The p-value was of most interest to me, since it is the most sensitive parameter to the position of the next data point. One consequence of this is that to make the visualization interpretable I had to use a log scale of the relative change in value (log₂(pⱼ₊₁/pⱼ)). Although p has a range of 0 to 1, unlike R² (which represents a proportion) the p-value represents a probability: 1 in 2, 1 in 4, … 1 in 256, etc… Hence a logarithmic scale better represents the changes observed.

As with R², positions which “improve” (minimize) the p-value are clustered at the extremes of the x-domain and are skewed above and below the current regression fit. That is not too surprising since an increased slope would generally push are regression away from the null hypothesis, where there is no relationship between x and y, and the observed slope should approach zero, provided a sufficiently large sample.

What is perhaps surprising is that in this range of data it is possible to improve my p-values by a factor of 8 (pⱼ₊₁ = pⱼ/8), or worsen the values by a factor of 256 (pⱼ₊₁ = 265*pⱼ), depending on where the next point falls. That, to me, felt very unintuitive before looking at this map to see the contours of the change.

Depending on what control one has over sampling in the x-domain, a better conception might lead one to simply aim for the extremes, given the minimal improvement expected from data in the middle of the x-domain.
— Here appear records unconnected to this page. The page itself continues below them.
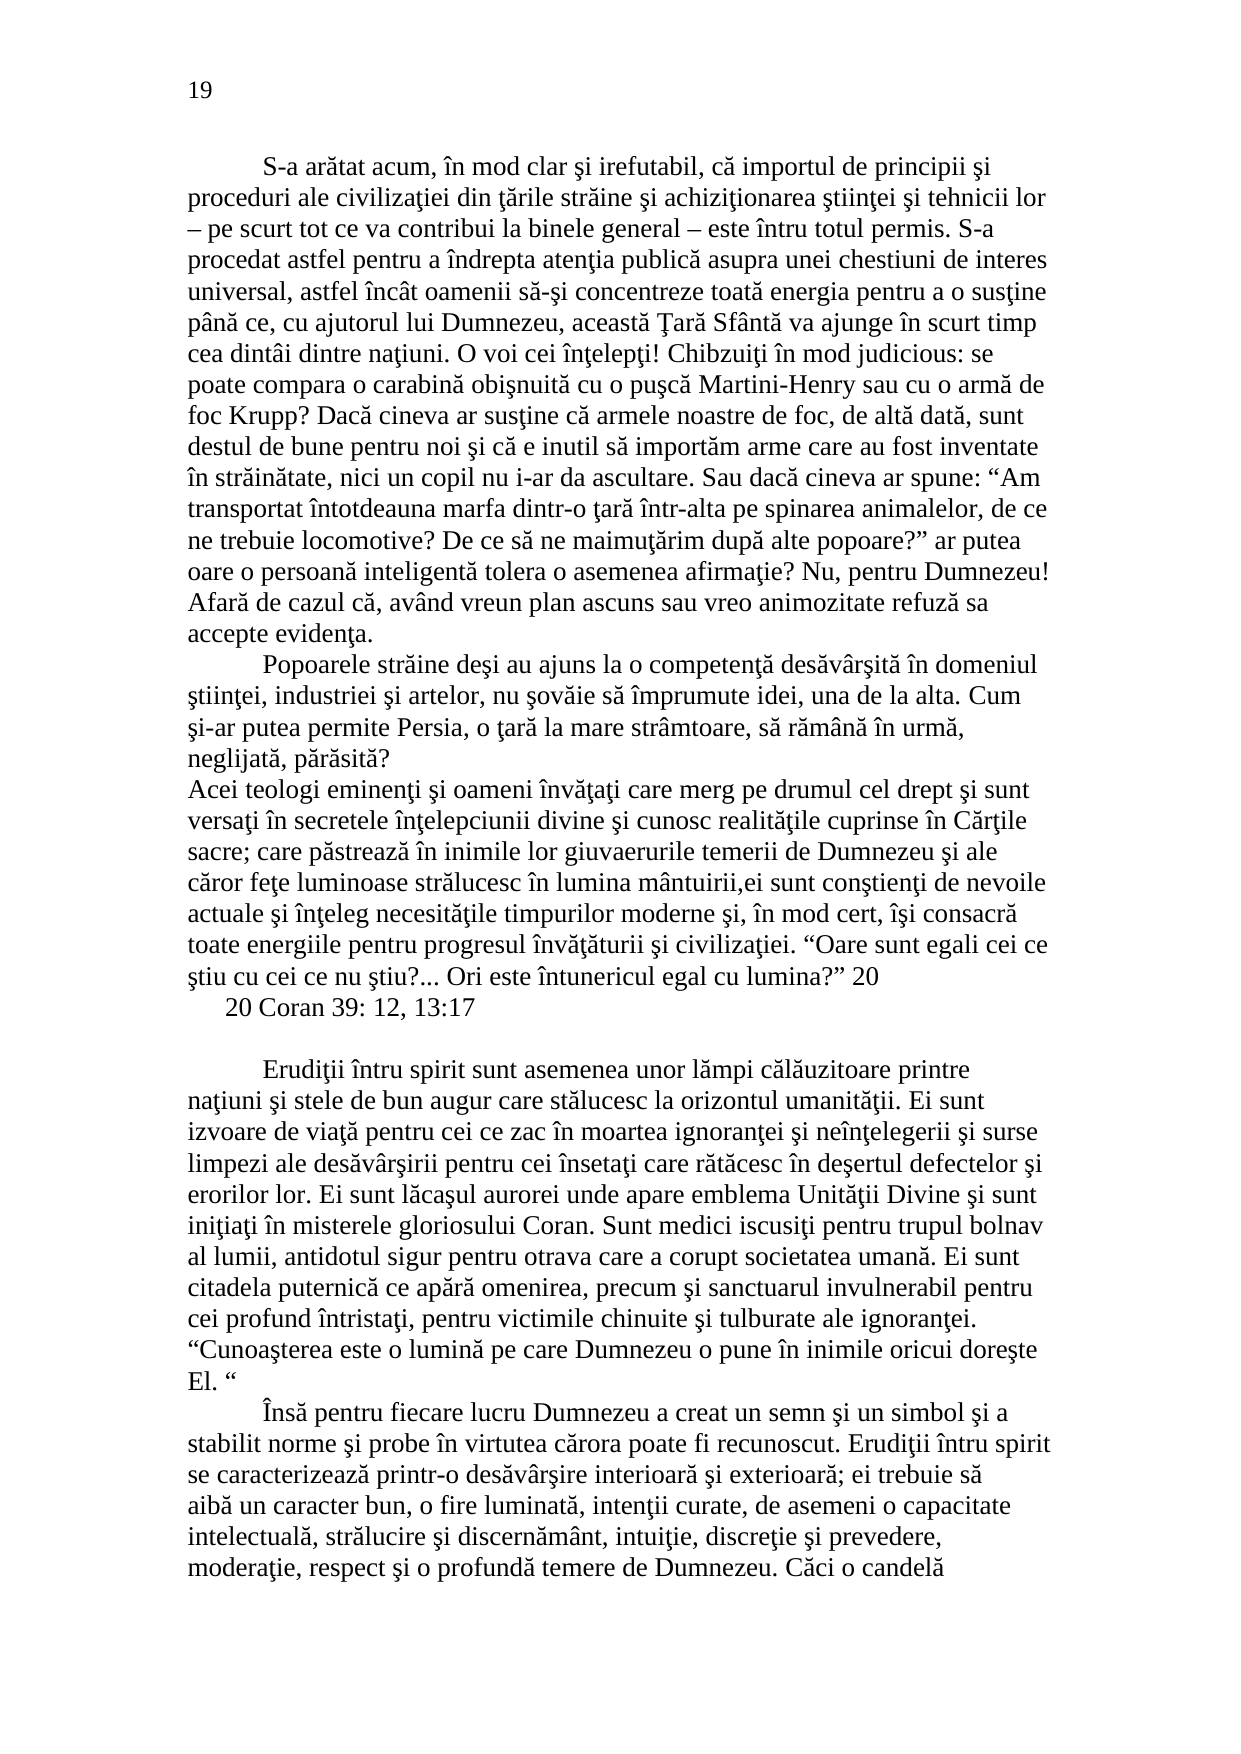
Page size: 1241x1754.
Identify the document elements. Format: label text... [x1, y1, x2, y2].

text Acei teologi eminenţi şi oameni învăţaţi care merg pe drumul cel drept şi sunt [187, 773, 1053, 804]
text S-a arătat acum, în mod clar şi irefutabil, că importul de principii şi proceduri ale civilizaţiei din ţările străine şi achiziţionarea ştiinţei şi tehnicii lor – pe scurt tot ce va contribui la binele general – este întru totul permis. S-a procedat astfel pentru a îndrepta atenţia publică asupra unei chestiuni de interes universal, astfel încât oamenii să-şi concentreze toată energia pentru a o susţine până ce, cu ajutorul lui Dumnezeu, această Ţară Sfântă va ajunge în scurt timp cea dintâi dintre naţiuni. O voi cei înţelepţi! Chibzuiţi în mod judicious: se poate compara o carabină obişnuită cu o puşcă Martini-Henry sau cu o armă de foc Krupp? Dacă cineva ar susţine că armele noastre de foc, de altă dată, sunt destul de bune pentru noi şi că e inutil să importăm arme care au fost inventate în străinătate, nici un copil nu i-ar da ascultare. Sau dacă cineva ar spune: “Am transportat întotdeauna marfa dintr-o ţară într-alta pe spinarea animalelor, de ce ne trebuie locomotive? De ce să ne maimuţărim după alte popoare?” ar putea oare o persoană inteligentă tolera o asemenea afirmaţie? Nu, pentru Dumnezeu! Afară de cazul că, având vreun plan ascuns sau vreo animozitate refuză sa accepte evidenţa. [187, 150, 1053, 648]
text ştiinţei, industriei şi artelor, nu şovăie să împrumute idei, una de la alta. Cum şi-ar putea permite Persia, o ţară la mare strâmtoare, să rămână în urmă, neglijată, părăsită? [187, 679, 1053, 773]
text Erudiţii întru spirit sunt asemenea unor lămpi călăuzitoare printre [187, 1053, 1053, 1084]
text aibă un caracter bun, o fire luminată, intenţii curate, de asemeni o capacitate intelectuală, strălucire şi discernământ, intuiţie, discreţie şi prevedere, moderaţie, respect şi o profundă temere de Dumnezeu. Căci o candelă [187, 1489, 1053, 1583]
text Însă pentru fiecare lucru Dumnezeu a creat un semn şi un simbol şi a stabilit norme şi probe în virtutea cărora poate fi recunoscut. Erudiţii întru spirit se caracterizează printr-o desăvârşire interioară şi exterioară; ei trebuie să [187, 1396, 1053, 1489]
text 20 Coran 39: 12, 13:17 [225, 991, 1053, 1022]
text Popoarele străine deşi au ajuns la o competenţă desăvârşită în domeniul [225, 648, 1053, 679]
text versaţi în secretele înţelepciunii divine şi cunosc realităţile cuprinse în Cărţile sacre; care păstrează în inimile lor giuvaerurile temerii de Dumnezeu şi ale căror feţe luminoase strălucesc în lumina mântuirii,ei sunt conştienţi de nevoile actuale şi înţeleg necesităţile timpurilor moderne şi, în mod cert, îşi consacră toate energiile pentru progresul învăţăturii şi civilizaţiei. “Oare sunt egali cei ce ştiu cu cei ce nu ştiu?... Ori este întunericul egal cu lumina?” 20 [187, 804, 1053, 991]
text naţiuni şi stele de bun augur care stălucesc la orizontul umanităţii. Ei sunt izvoare de viaţă pentru cei ce zac în moartea ignoranţei şi neînţelegerii şi surse limpezi ale desăvârşirii pentru cei însetaţi care rătăcesc în deşertul defectelor şi erorilor lor. Ei sunt lăcaşul aurorei unde apare emblema Unităţii Divine şi sunt iniţiaţi în misterele gloriosului Coran. Sunt medici iscusiţi pentru trupul bolnav al lumii, antidotul sigur pentru otrava care a corupt societatea umană. Ei sunt citadela puternică ce apără omenirea, precum şi sanctuarul invulnerabil pentru cei profund întristaţi, pentru victimile chinuite şi tulburate ale ignoranţei. “Cunoaşterea este o lumină pe care Dumnezeu o pune în inimile oricui doreşte El. “ [187, 1084, 1053, 1396]
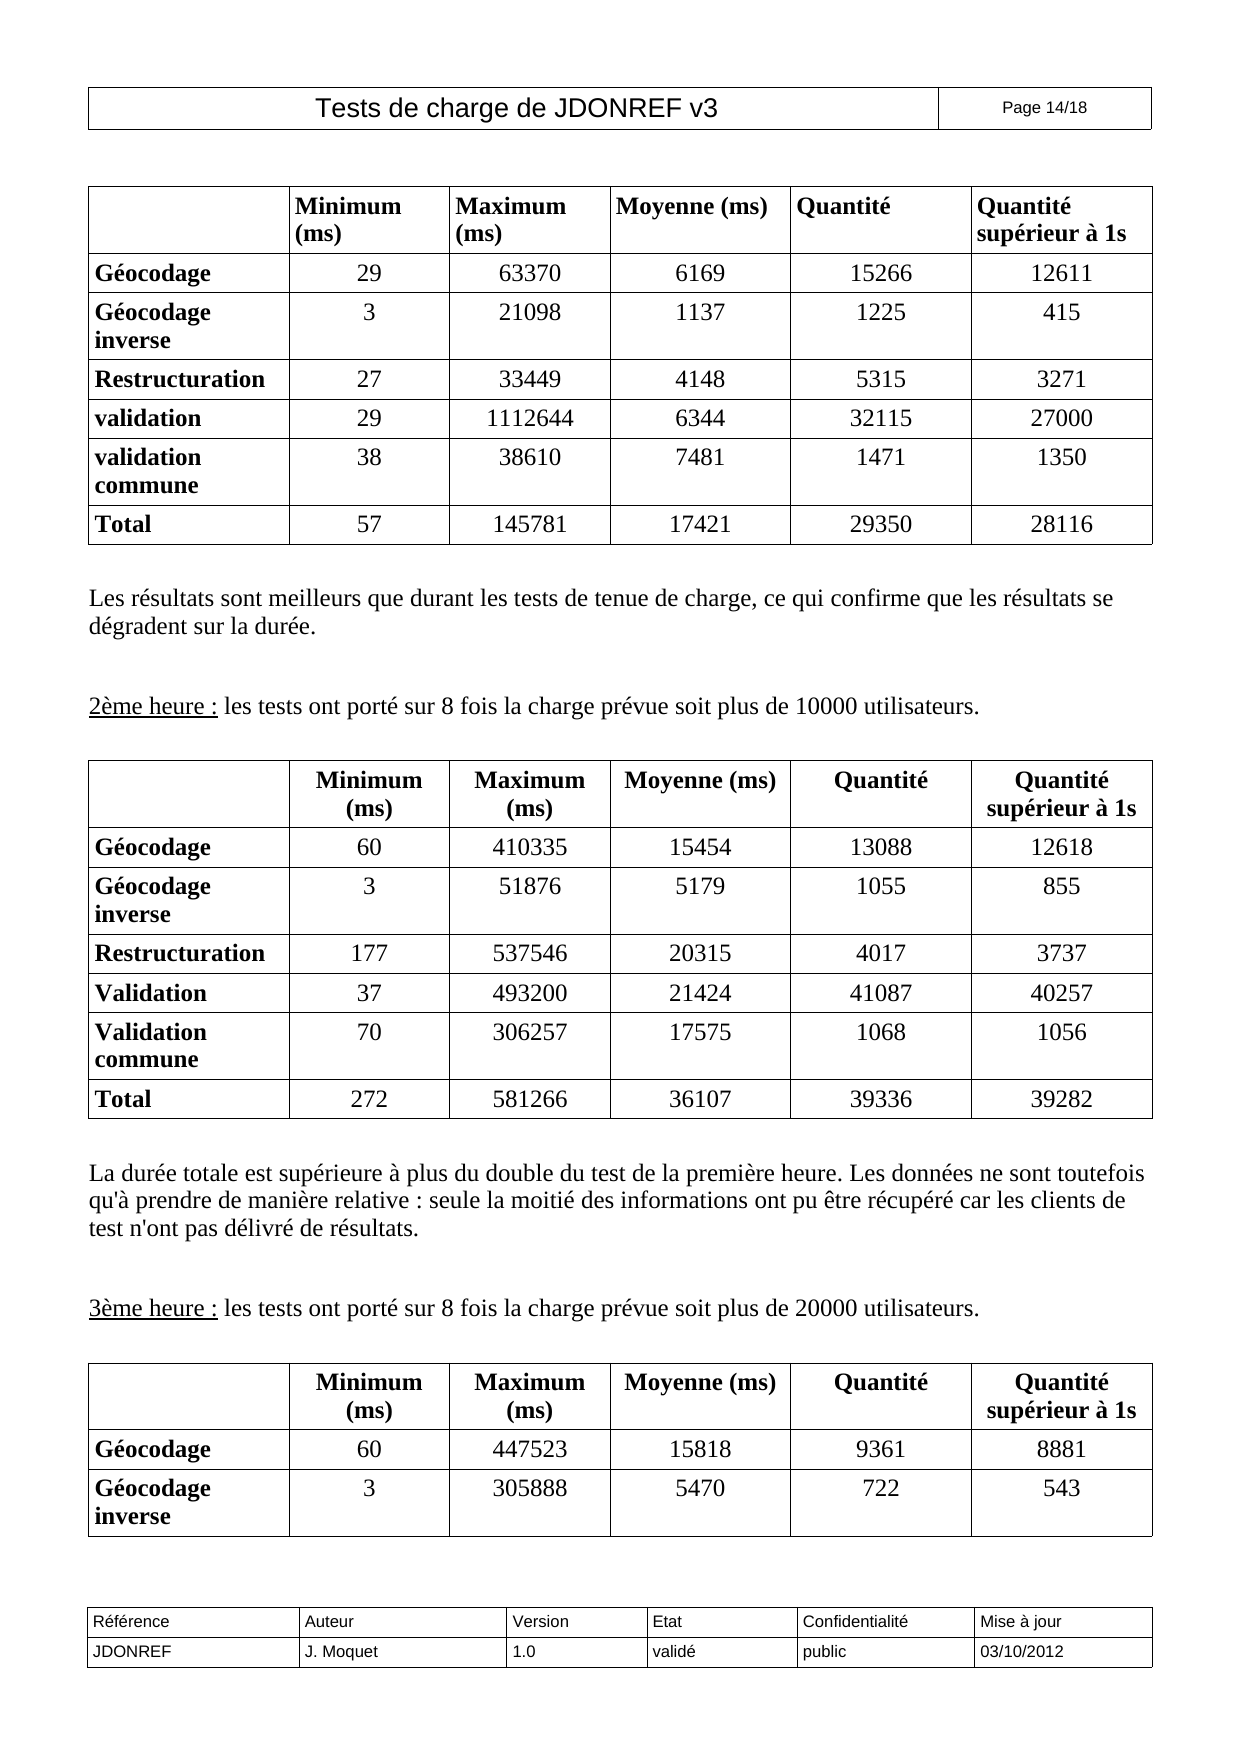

(Add expectation plot here later?)

Peeking at inner workings

Converting my thought experiment into code and graphing the result gave me a chance to peek under the hood of what happens with a regression without needing to parse through the formal math of statistics. It offered a better and more direct way to understand how regressions work and particularly how the data which I collect, and how it is collected, influences the regression parameters.

What was particularly curious was how particular positions on a graph might give an apparent improvement in p-value or in R², yet cause the regression to skew further from the population values (presuming that my current data is close to correct). In that regard, the maps are a caution to not be overly reliant on those values as complete determinants of the adequacy of a data sample. Realizing that a “better” p-value or a “better” fit (as measured by R²) might not necessarily indicate a path to the ground truth, especially when the number of data points is small. Really what might be indicated is simply an increase in slope compared to the (null hypothesis) presumption that the true slope is zero.

Knowing and weighing that should help to avoid the type of unintended effects of p-hacking, following the pattern known as “optional stopping”:

Optional stopping, also often referred to as ‘data peeking’, occurs when a researcher repeatedly computes a hypothesis test as data accumulate, and stops collecting data once a significant result has been obtained or a maximum sample size has been reached [16]. It is one of the most frequently mentioned p-hacking strategies in the literature (e.g. [6,8,12,14,57–59]), and has an admittance rate of 15.6% in John et al.’s [4] survey. Optional stopping differs from other p-hacking strategies in that it actively influences the data collection process. Whereas other p-hacking strategies assume that the researcher selectively analyses variables or observations in an existing dataset, optional stopping leads to an expansion of an initial dataset, while data preprocessing and analysis pipelines remain constant.

AM Stefan & FD Schönbrodt, Royal Society Open Science, 2023. doi:10.1098/rsos.220346

The catch there is that one requires an estimate of effect sizes and noise in order to correctly and reasonably design & pre-plan experiments and not waste time with an excessive predetermined stopping point. For that I have another JupyterLab notebook which I hope to summarize soon.